A college-level course in Iowa history, to be offered during an eight- week period next spring, will be available for college credit for any student in an Iowa private college or university. The first-of-its- kind online course, spearheaded by Graceland University, is a collaboration of the Iowa Association of Independent Colleges and Universities (IAICU), the University of Iowa, University of Iowa Press, the State Historical Society of Iowa, Iowa Public Television and the Iowa Department of Cultural Affairs.
Dr. Tom Morain of Lamoni, director of governmental relations at Graceland, developed the curriculum for the course and will teach one section. Dr. Morain’s brother, Dr. Rick Morain of Jefferson, will also teach the other spring section. Both Morains are graduates of Graceland and of the University of Iowa’s American Civilization program. Tom Morain is former director of research and development at Living History Farms in Urbandale and former administrator of the State Historical Society of Iowa, and has taught Iowa history at Iowa State University in Ames. He also teaches with Graceland’s Honors Program. Rick Morain, who earned his doctorate at Yale University, retired last year after 45 years as editor-publisher of the Bee and Herald newspapers in Jefferson.
The unique course was announced jointly Oct. 24 on the campus of the University of Iowa in Iowa City by Iowa Governor Terry Branstad, Lieutenant Governor Kim Reynolds, UI President Sally Mason, and IAICU President Gary Steinke. After their remarks, Tom Morain explained how the program would work and what the course would cover.
Parallel to the course offered for academic credit, a new outreach arm of the University of Iowa is exploring the possibility of making the course available free for no credit to anyone who wants to take it whether enrolled in higher education or not. The UI Digital Studio for Public Humanities, directed by Professor Jon Winet, will create an online Iowa History Resources website for Iowa history educators and the general public, including the Iowa history curriculum developed by the Morains. The website will include university materials and provide links to other resources, such as Iowa Public Television, University of Iowa Press, Iowa Public Radio, and the State Historical Society of Iowa. The University of Iowa is funding the project for its first two years.
At the Oct. 24 news conference in Iowa City, Gov. Branstad stated, “Anyone who knows me knows I love Iowa history.” He commended the course as a “wonderful project,” and said he was pleased at the collaboration that brought the project to fruition. Lt. Gov. Reynolds echoed the governor’s enthusiasm, and said the need for an Iowa history course has existed in the state for several years. “As a state we’re proud of Dr. Tom Morain for his deep interest in Iowa history,” she added.

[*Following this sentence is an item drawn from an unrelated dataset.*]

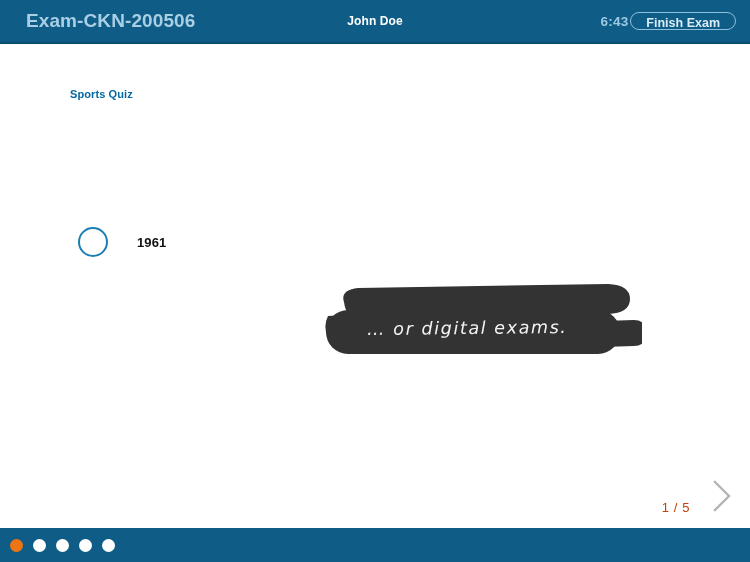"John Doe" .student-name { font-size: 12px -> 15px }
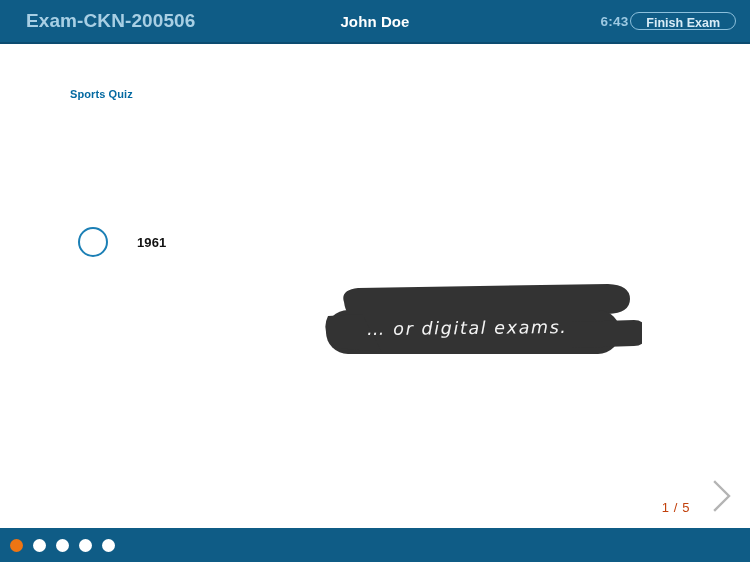"6:43" .header-right { gap: 2px -> 10px }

Gary Steinke, President of IAICU, said the new course will lead to stronger communities. “Honest pride is a key component in the civic strength of a town or a state,” said Steinke. “People who know the history of their community have an appreciation for the hard work done by those who came before them. That’s a powerful motivation for citizens to not only preserve what’s already good about their community but to build an even stronger one.” Steinke added that he was very proud of all partners in the jointly developed course, specifically praising Dr. Morain and Graceland.
The collaboration “is very different from the tone in Washington,” Steinke said. “It’s all about Iowa cooperation.”
UI President Mason commented at the news conference, “Providing high- quality, accessible higher education opportunities for the citizens of our state is the University of Iowa’s most important goal. The world is swiftly changing, both in its technology and in the way students of all ages and backgrounds seek an education. We are excited about this partnership with the Iowa Association of Independent Colleges and Universities, and we seek additional opportunities to collaborate.”
Graceland President John Sellars attended the news conference and met with state and university officials. “We are very proud to be part of Graceland’s early role in promoting a creative and effective partnership to use resources efficiently,” President Sellars said. “This is indeed a win-win situation for everyone.”